Goat for Brains
So, as always, I should be fucking around with websites or phonecalls or invoices or whatever. And! Like always, my mind is working on overdrive to find anything—ANYTHING—to occupy itself with, other than the aforementioned (billable) items. What am I doing this fine Friday afternoon?
I am playing with my goat skull. Duh.
Last weekend I went to SF for work and came home with a goat skull. I purchased it in an otherwordly-ly lovely florist-slash-taxidermy shop called Floreal. It was between that or a raccoon skull. Or a tortoise shell. Or a fully restored Toucan. I went for the goat, because despite my boyish good looks, I fancy myself evil and dangerous.

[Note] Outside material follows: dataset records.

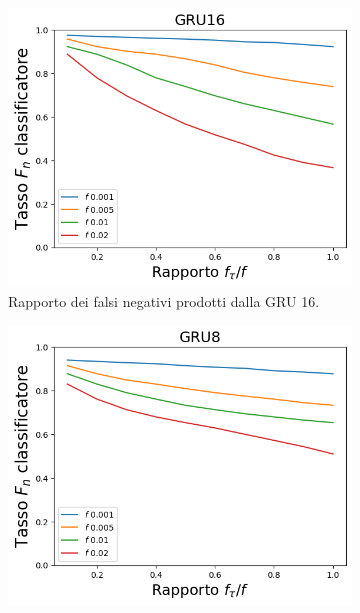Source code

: \documentclass[../../main.tex]{subfiles}
\begin{document}
    \begin{figure}[H]
        \centering
        \begin{subfigure}[b]{0.32\textwidth}
            \centering
            \includegraphics[width = \textwidth]{immagini/7/LBF/GRU16_FNR.png}
            \caption{Rapporto dei falsi negativi prodotti dalla GRU 16.}
            \label{fig:LBFFNR_GRU16}
        \end{subfigure}
        \begin{subfigure}[b]{0.32\textwidth}
            \centering
            \includegraphics[width = \textwidth]{immagini/7/LBF/GRU8_FNR.png}

\end{subfigure}
\end{figure}
\end{document}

Now, as you can imagine, Mrs. Hateball was full of questions upon my return with the aforementioned relic. I had no answers. I simply needed it.
And now I have one. And now it’s hanging up in my office entry way, saluting all the guests I never bring up here. I did him up in a fancy Deer-Hunter-esque headscarf, gave him the 19 treatment, and thought I was done. But then today—during my brainfevered obsession with the Cure x Mishka x Lamour Supreme Boogie Man Ring preorder deadline, I added a baphomet trophy and a porcelain tooth. And then I gave him rubber piggies for company.
All in all, I realize that I should be ashamed to be having this much fun with this, but I’m not. I now officially collect so many different types of things that I am compelled to recombine them in strange and ridiculous ways. And then talk about it. How bullshit meta is that?
You will regret not buying a ring. I already regret having the whole of my marriage magic not being stored within it’s moonward-staring eye.